A Multi-Method Approach to Understanding Dropout from STEM Gateway Courses
The research reported here was supported by the US National Science Foundation, through award #0814901 to the University of Illinois, Urbana-Champaign. The opinions expressed are those of the authors and do not represent views of the National Science Foundation.
Why do undergraduate students drop out of STEM majors during or after “gateway” courses? We have used a novel set of cognitive/motivational variables and a multimethod research design to study the process of undergraduate students’ dropout from these courses at Temple University, where such gateway courses enroll 60% or more non-White students. First, much of the prior research on loss from the STEM pipeline considered either cognitive predictors (e.g., science knowledge) or motivational predictors (e. g., self-efficacy), but the combination of cognitive and motivational variables has only rarely been investigated. Second, we have used several different motivational theories: Dweck’s (1999) entity/incremental theory of achievement motivation, Steele and colleagues’ stereotype threat model, and Hofer’s epistemological beliefs model. Third, we have interviewed a purposive sample of students early and late in the semester in order to better understand students’ own reasons for dropout/retention decisions and their relationship to entity/incremental beliefs. Fourth, we have followed up with students as they continue in (or drop out of) STEM majors, and to will follow these students’ dropout status over the course of four years, allowing for a longitudinal examination (using the statistical technique of survival analysis) of the effect of cognitive and motivational variables at intake on students’ persistence.

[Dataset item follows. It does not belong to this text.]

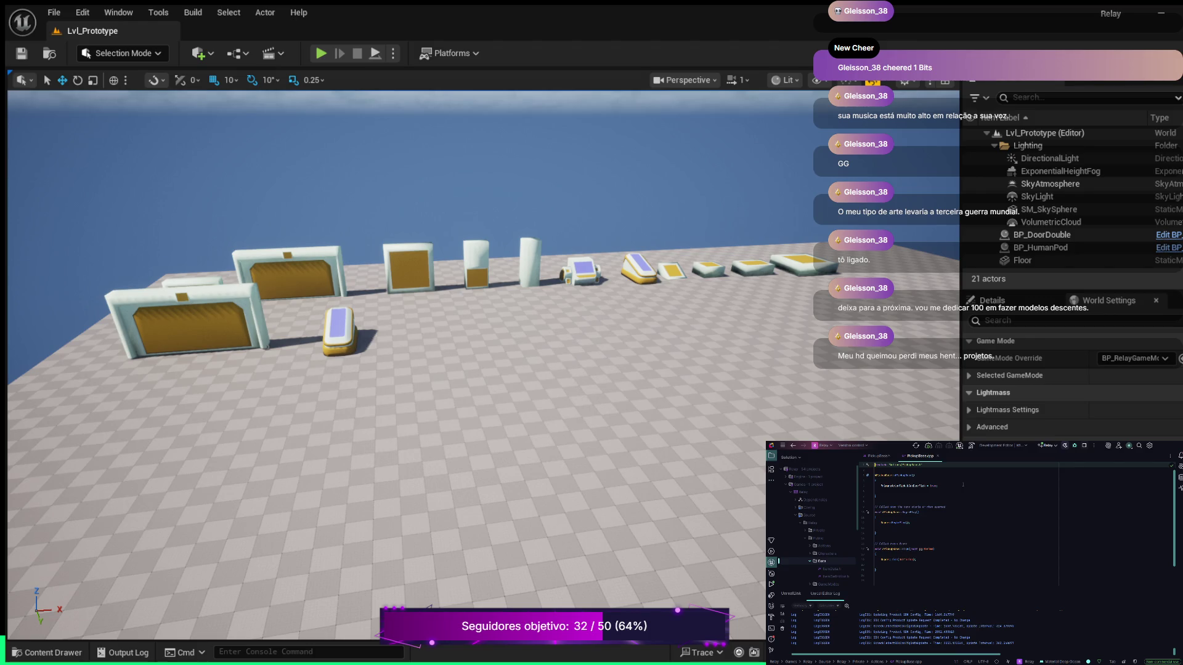
key(Return)
key(Up)
key(Up)
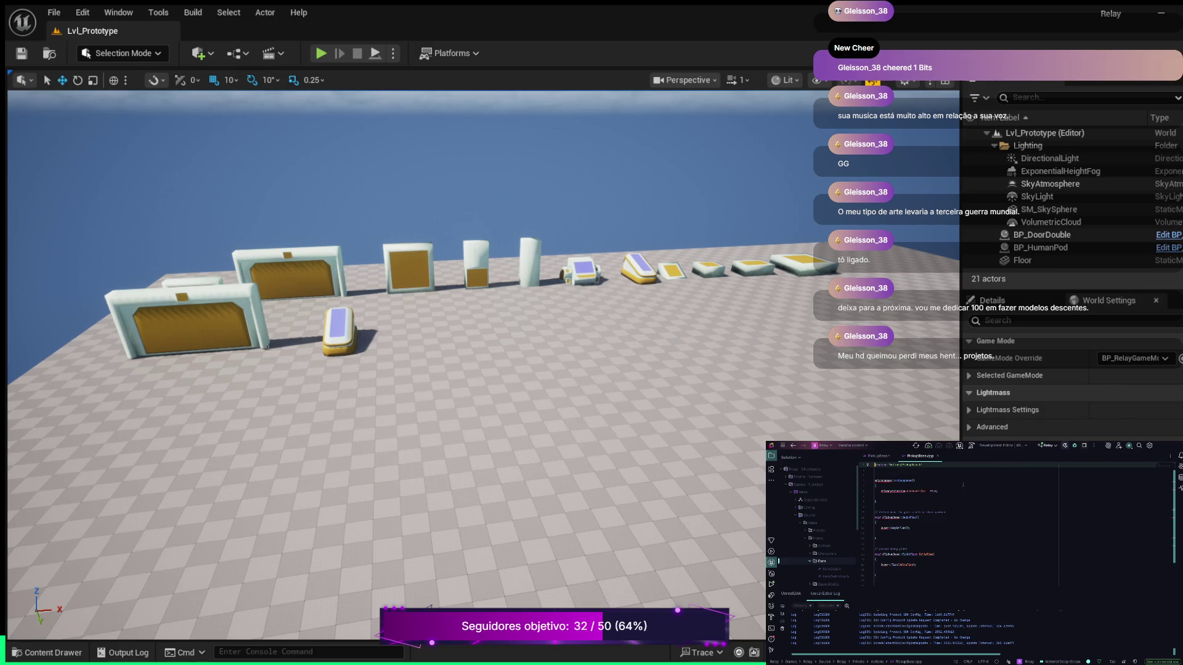
key(Down)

Initial Data Collection. Over the course of three years of research, we have collected data from three annual cohorts of first-year STEM students in Temple fall chemistry (N = 600 per year) and spring biology (N = 300 per year) courses. We have collected paper-and-pencil data on cognitive (e.g., background knowledge, inference/reasoning) and motivational (entity/incremental) predictors of dropout/persistence. We then selected—based on those predictors—20 students likely to persist and 20 students likely to drop out from each course for each of their first two semesters, and conducted semi-structured 40 min interviews with a purposive sample from each group. The second interviews occur within one week after students learn their grades on a mid-semester exam. The focus of the interviews is on students’ perceptions of how they are doing in the course, reasons why they believe they are performing at that level (including contrasts with demands of high school courses), and participants’ own prediction of how likely they are to pursue a STEM major through to graduation.
Follow-up Longitudinal Data Collection. We have administered follow-up questionnaires to determine, at the end of each of 6 semesters, whether participants are still a STEM major and also to collect information on GPA and entity/incremental beliefs. (For all cohorts we will also request permission to check university records through the end of the grant period; for our Fall, 2011 cohort we only followed up through semester 2). Quantitative analyses use the statistical technique of survival analysis to assess the strength of effects of cognitive and motivational predictors at the beginning of semester 1 to STEM dropout (or retention). Previous research has treated dropout as a one-time event and has mostly focused on motivation or cognition; by combining quantitative and qualitative data and modeling dropout over time we have gained a much better and richer understanding of loss from the STEM pipeline.
Follow-up “Exit” Interviews. We are interviewing January, 2012 and may, 2012 graduates who participated in the questionnaire portion of the study--both those who are graduating in STEM majors and those who switched out of STEM. Interviews will focus on the decision-making process regarding staying in or leaving a STEM major.